Irregularidades em Investimentos da AmazonPrev: Entenda Tudo
A Polícia Federal deflagrou, na sexta-feira, 6 de outubro, a operação Sine Consensu para investigar possíveis irregularidades em investimentos que somam cerca de R$ 390 milhões realizados pela Amazonprev, o fundo de previdência dos servidores do Amazonas. A operação foi motivada por uma auditoria do Ministério da Previdência que identificou cinco operações financeiras suspeitas, incluindo transferências relacionadas ao Banco Master.
Os alvos da operação incluem um diretor da Amazonprev, dois ex-gestores e um empresário, que supostamente teriam participado de um esquema de corrupção, envolvendo o repasse de verbas a servidores ligados às decisões financeiras.
O que investiga a operação “Sine Consensu” da Polícia Federal?
A investigação busca apurar a gestão de investimentos da Amazonprev, que abrange a aplicação de valores significativos em letras financeiras de entidades privadas entre junho e setembro de 2024. Durante a operação, a Polícia Federal executou sete mandados de busca e apreensão em locais associados aos investigados, tanto em Manaus quanto no Rio de Janeiro. O inquérito examina possíveis falhas de governança, descumprimento de normas previdenciárias, gestão temerária e indícios de corrupção.
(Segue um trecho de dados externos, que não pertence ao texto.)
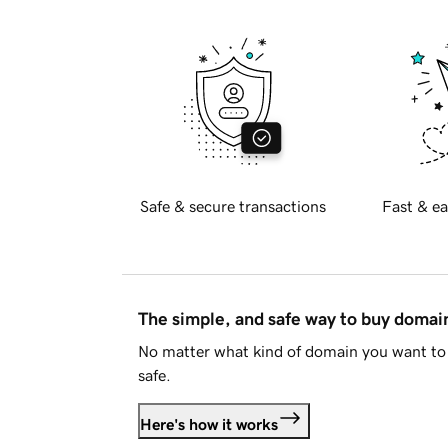
Safe & secure transactions
Fast & ea
The simple, and safe way to buy doma
No matter what kind of domain you want to 
safe.
Here's how it works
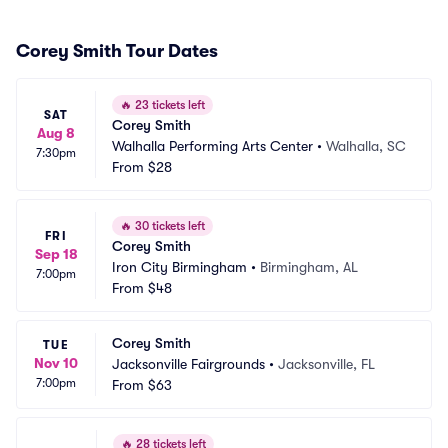
Corey Smith Tour Dates
🔥
23 tickets left
SAT
Corey Smith
Aug 8
Walhalla Performing Arts Center
•
Walhalla, SC
7:30pm
From
$28
🔥
30 tickets left
FRI
Corey Smith
Sep 18
Iron City Birmingham
•
Birmingham, AL
7:00pm
From
$48
Corey Smith
TUE
Nov 10
Jacksonville Fairgrounds
•
Jacksonville, FL
7:00pm
From
$63
🔥
28 tickets left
Quem são os investigados no caso da Amazonprev?
O caso envolve três servidores da Amazonprev e um empresário que foi identificado como:
- Claudinei Soares - ex-gestor de recursos e coordenador do Comitê de Investimentos;
- Cláudio Marins de Melo - diretor de Administração e Finanças;
- André Luis Bentes de Souza - ex-diretor de Previdência;
- Sávio Loyola e Silva - proprietário da ALFA A Consultoria e Gestão de Frota Ltda.
Qual a função dos investigados no caso?
A polícia aponta Claudinei Soares como o responsável principal pelas aplicações financeiras que não contaram com deliberações prévias do Comitê de Investimentos. Ele teria, em algumas situações, fracionado operações para usar alternativas que não iam de encontro aos limites administrativos. Cláudio Marins de Melo teria autorizado aplicações diante de irregularidades processuais. Já André Luis Bentes de Souza teria atuado em credenciamentos que possibilitaram algumas das operações investigadas, enquanto Sávio Loyola é acusado de transferências financeiras atípicas para os servidores.
Quanto dinheiro está sob investigação?
A investigação da Polícia Federal chega a cerca de R$ 390 milhões em aplicações da Amazonprev, muitas das quais foram feitas sem a necessária aprovação formal de suas diretrizes de administração. As operações questionadas incluem transações problemáticas em várias instituições financeiras, com valores que vão de R$ 40 milhões a R$ 125 milhões.
Como funcionava o processo de decisão dos investimentos?
A investigação revelou que várias decisões de investimento foram tomadas sem as deliberações formais esperadas do Comitê de Investimentos. Isso demonstra fragilidades no processo decisório, concentrando a responsabilidade em poucos gestores e gerando riscos significativos para o fundo.
O que diz a Amazonprev sobre o caso?
Por meio de uma nota oficial, a Amazonprev declarou que está colaborando integralmente com as investigações e se coloca à disposição das autoridades competentes para esclarecimentos. A fundação afirmou que os investimentos sob investigação não colocam em risco o pagamento de aposentadorias e pensões, uma vez que possui um superávit atuarial de aproximadamente R$ 1,7 bilhão e um patrimônio superior a R$ 11 bilhões, suficientes para garantir os pagamentos futuros.
O que pode acontecer agora na investigação?
A Polícia Federal continua a analisar documentos, transações financeiras e os depoimentos obtidos durante a operação. O material coletado poderá embasar novas etapas e, possivelmente, resultar em novas denúncias pelo Ministério Público Federal junto à Justiça.